Stillschweigend sitze ich vor dem Spiegel, lausche dem Schneiden der Schere oder sehe Pietro dabei zu, wie er meine Haare kämmt. Zentimeter für Zentimeter landen meine Haare auf dem Boden und ich muss mir in die Wange beißen, damit ich keinen spitzen Kommentar von mir gebe. In diesem Moment muss ich dem Mann hinter mir vertrauen, was er macht.

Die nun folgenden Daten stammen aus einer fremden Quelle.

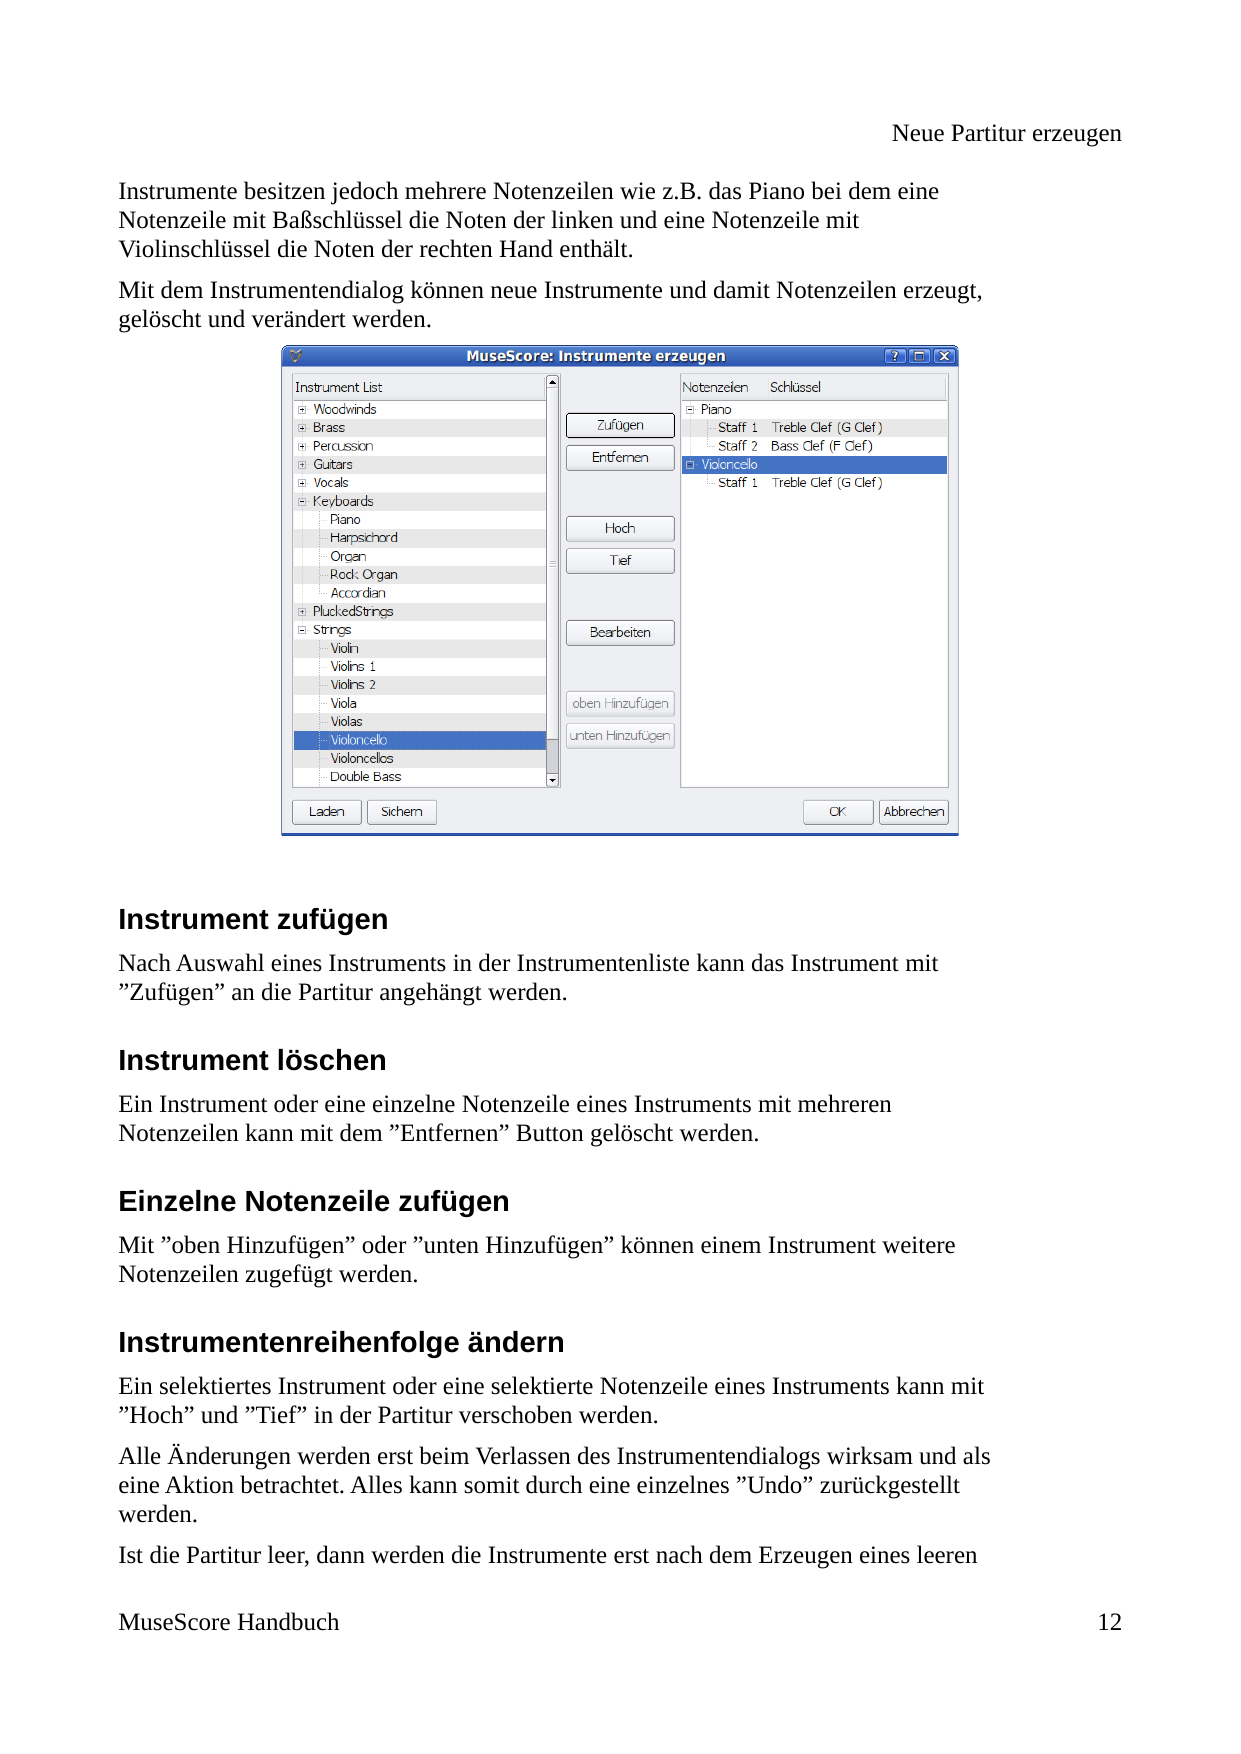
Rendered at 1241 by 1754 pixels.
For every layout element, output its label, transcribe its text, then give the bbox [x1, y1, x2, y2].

text Mit dem Instrumentendialog können neue Instrumente und damit Notenzeilen erzeugt, gelöscht und verändert werden. [118, 275, 1004, 333]
text Instrumente besitzen jedoch mehrere Notenzeilen wie z.B. das Piano bei dem eine Notenzeile mit Baßschlüssel die Noten der linken und eine Notenzeile mit Violinschlüssel die Noten der rechten Hand enthält. [118, 176, 1004, 263]
subtitle Instrumentenreihenfolge ändern [118, 1325, 1122, 1359]
subtitle Instrument zufügen [118, 902, 1122, 936]
subtitle Einzelne Notenzeile zufügen [118, 1184, 1122, 1218]
text Ist die Partitur leer, dann werden die Instrumente erst nach dem Erzeugen eines leeren [118, 1540, 1004, 1569]
text Alle Änderungen werden erst beim Verlassen des Instrumentendialogs wirksam und als eine Aktion betrachtet. Alles kann somit durch eine einzelnes ”Undo” zurückgestellt werden. [118, 1441, 1004, 1527]
text Ein selektiertes Instrument oder eine selektierte Notenzeile eines Instruments kann mit ”Hoch” und ”Tief” in der Partitur verschoben werden. [118, 1371, 1004, 1429]
text Ein Instrument oder eine einzelne Notenzeile eines Instruments mit mehreren Notenzeilen kann mit dem ”Entfernen” Button gelöscht werden. [118, 1089, 1004, 1147]
picture [281, 345, 959, 836]
text Nach Auswahl eines Instruments in der Instrumentenliste kann das Instrument mit ”Zufügen” an die Partitur angehängt werden. [118, 948, 1004, 1006]
subtitle Instrument löschen [118, 1043, 1122, 1077]
text Mit ”oben Hinzufügen” oder ”unten Hinzufügen” können einem Instrument weitere Notenzeilen zugefügt werden. [118, 1230, 1004, 1288]
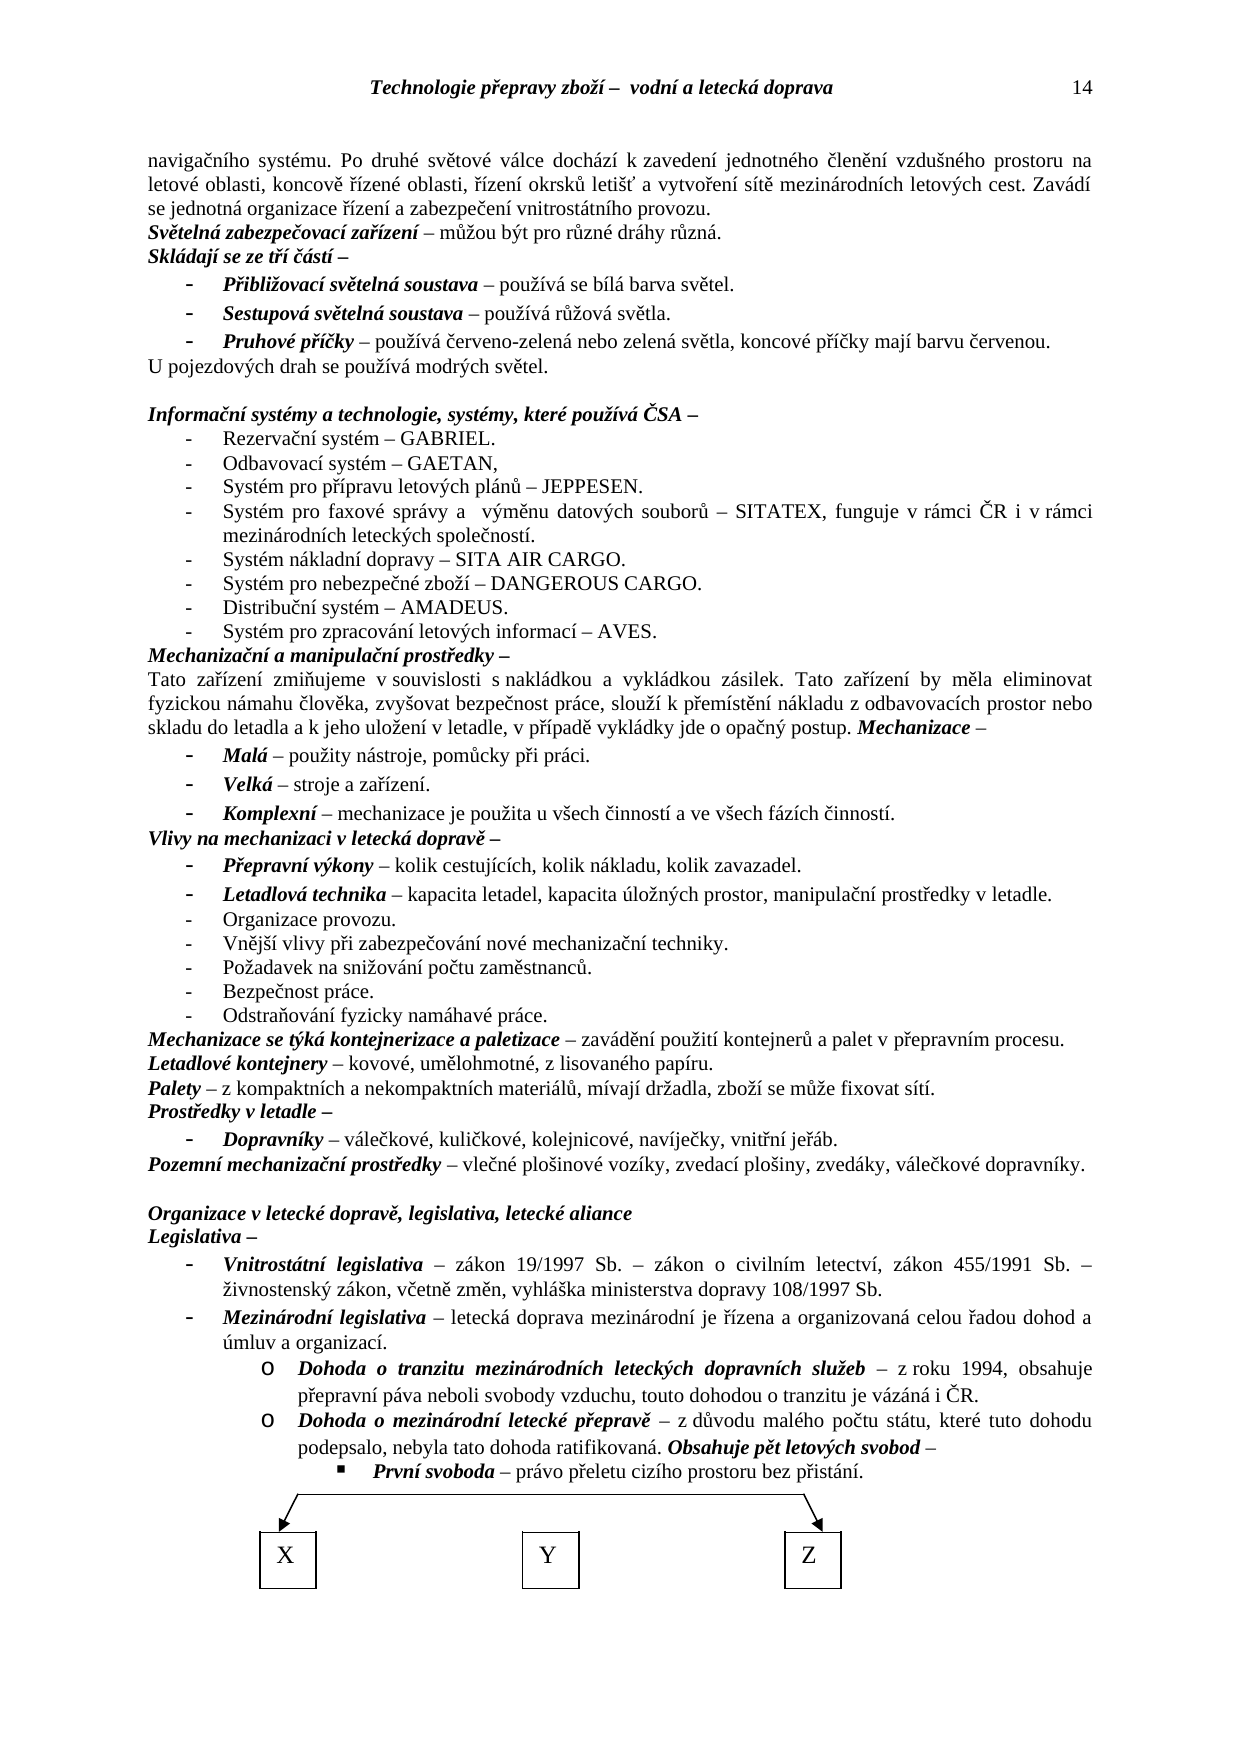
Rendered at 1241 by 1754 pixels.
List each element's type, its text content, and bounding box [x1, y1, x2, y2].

Alexander hatte es nie sonderlich gut geheißen, wenn ich zum Friseur und eine Veränderung haben wollte. Somit habe ich in den letzten Jahren auch kaum etwas an meiner Frisur getan. Alexander wollte immer, dass ich natürlich aussehe, damit ich ja nicht mich vor seinen Kollegen blamiere. Das, was Pietro nun mit mir macht, ist seit Jahren das meiste, was einer Typveränderung nahe kommt. Ehrfürchtig verfolge ich die Bewegungen des Mannes. Seine Arbeit konnte ich nur mit einem Tanz vergleichen, die er absolviert. Zwischendurch fangen wir beide einen leichten Smalltalk an und das erste mal seit Tagen konnte ich mich wirklich entspannen. Ich greife nach meinem Kaffee und trinke diesen Schluckweise aus der Tasse.
»Und was sagen wir? Das ist doch mal ein wahrlich schönes Ergebnis.« Pietro legt mir meine Haare über die Schultern. Ungläubig lehne ich mich vor und sehe mich im Spiegel an. Ich sehe unglaublich schön aus. Pietro hatte meine Haare bis zum Anfang meiner Hüften gekürzt und leichte Stufen hineingeschnitten. Zudem hat er mir ein Shampoo gegeben, welches meine Wellen wieder aktiviert. Diese liegen nun auf meinen Schulter und lassen mich reifer wirken. Ebenfalls hatte er mir etwas Make-up aufgetragen. Der dunkle Lidschatten betont meine Augen und lassen diese strahlen.
»Wow. Es ist wunderschön.« Hauche ich leise und fahre mit meinen Händen durch die Haare. Ich bin sprachlos und mir fehlen jegliche Worte, die mein Aussehen beschreiben könnten.
Aus dem Augenwinkel sehe ich, wie Ezra den Friseur betritt. Er bleibt unmittelbar in unserer Nähe, hinter uns stehen. Seine Augen mustern mich durch den Spiegel und ich setzte ein zögerliches Lächeln auf.
»Du hast hervorragende Arbeit geleistet, Pietro. Danke dir. Das Geld überweise ich dir morgen. Valerie und ich haben noch Arbeit vor uns.«
»Natürlich Mister Knight. Es ist mir ebenfalls eine Ehre gewesen.« Pietro zieht mir den Umhang aus und ich stehe von dem Stuhl auf.
»Ich weiß nicht, was ich sagen soll, aber ich danke dir von ganzem Herzen.« ohne darüber nachzudenken gehe ich zu dem Friseur hin und umarme diesen, bevor ich mich löse und zu Ezra gehe. Dieser dreht sich um und öffnet mir stumm die Tür.
»Unser nächster Stopp wird bei einer alten Freundin sein. Du brauchst was Passendes zum Anziehen für heute Abend. Und vielleicht auch was für später.« erzählt mir Ezra, als ich ihm zum Auto folge.
»Die Party ist heute Abend schon? Das hast du gar nicht erzählt.«
»Brauche ich auch nicht. Immerhin bist du nur die Begleitung.«
Richtig. Ich war nur die Begleitung, welche ihre Schulden bezahlen muss.